Oleh sebab itu kata Nurwakhid, dibentuknya Satgas Penanggulangan Terorisme di Kabupaten Garut adalah langkah strategis mengcover sebelum munculnya regulasi yang melarang semua ideologi yang bertentangan Pancasila. Berharap daerah lain di Indonesian harus bisa meniru membentuk Satgas serupa.

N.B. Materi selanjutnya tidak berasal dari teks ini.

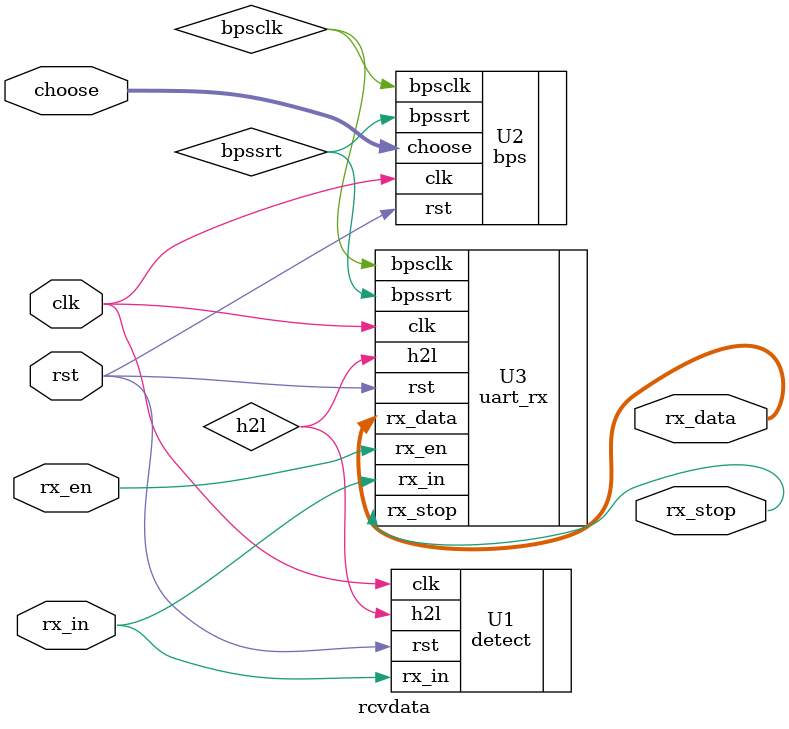
<source format=v>
module rcvdata(clk,rst,rx_in,rx_en,rx_stop,rx_data,choose);
	input clk,rst;
	input rx_in,rx_en;
	input[1:0] choose;
	output[7:0] rx_data;
	output rx_stop;
	wire h2l;	//from U1 to U3
	wire bpsclk;	//from U2 to U3
	wire bpssrt;	//from U3 to U2
	
	detect U1(.clk(clk),.rst(rst),.rx_in(rx_in),.h2l(h2l));
	bps U2(.clk(clk),.rst(rst),.bpssrt(bpssrt),.bpsclk(bpsclk),.choose(choose));
	uart_rx U3(.clk(clk),.rst(rst),.h2l(h2l),.rx_in(rx_in),.bpsclk(bpsclk),.rx_en(rx_en),.bpssrt(bpssrt),.rx_data(rx_data),.rx_stop(rx_stop));
endmodule
</source>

“Harus meniru Garut, karena 12,2% potensi radikal terorisme menyebar ke seluruh Indonesia. Jadi sekali lagi ini tanggung jawab kita semua,” ujarnya.
Sementara Bupati Garut, Rudy Gunawan, mengatakan tujuan pembentukan Satgas yang terdiri dari berbagai stakeholder adalah sebagai upaya preventif Pemkab Garut dalam meminimalisir penyebaran paham radikal di wilayah itu.
“Apa yang telah dilakukan Pemkab Garut sebagai upaya mencegah penyebaran paham radikal yang diusung kelompok NII tersebut di wilayah Garut,” katanya.
Keberadaan Satgas tersebut, lanjut Rudy, nanti akan meluruskan kalau ada ajaran-ajaran yang menyimpang dari rahmatan lil alamin. Misalnya, ada kelompok yang mengkafirkan.
“MUI bersama ormas Islam di bawahnya sudah dalam keadaan kompak untuk bergandengan tangan bersama pemerintah daerah. Nah untuk TNI dan Polri di mana Polri melakukan langkah-langkah preventif bersama TNI sesuai dengan organnya dan sekarang kita mendapatkan supervisi langsung dari BNPT,” kata dia.
Keberadaan Satgas Penanggulangan Terorisme di Kabupaten Garut merupakan bentuk keseriusan pihaknya dalam menanggulangi masalah radikal terorisme. Sebab urusan aqidah tentunya menjadi urusan MUI.
“Nanti terhadap hal-hal yang berhubungan dengan pembinaan adalah urusan Bupati, Dandim dan Kapolres. Sementara supervisinya ada dari BNPT, ” katanya.
Pemkab Garut juga menyiapkan anggaran untuk Satgas tersebut sesuai dengan kebutuhan. Tapi lebih awal, Satgas ini akan mendapatkan kendaraan operasional terlebih dahulu pada bulan November mendatang dari Pemkab Garut dalam rangka untuk memberikan suatu kontribusi.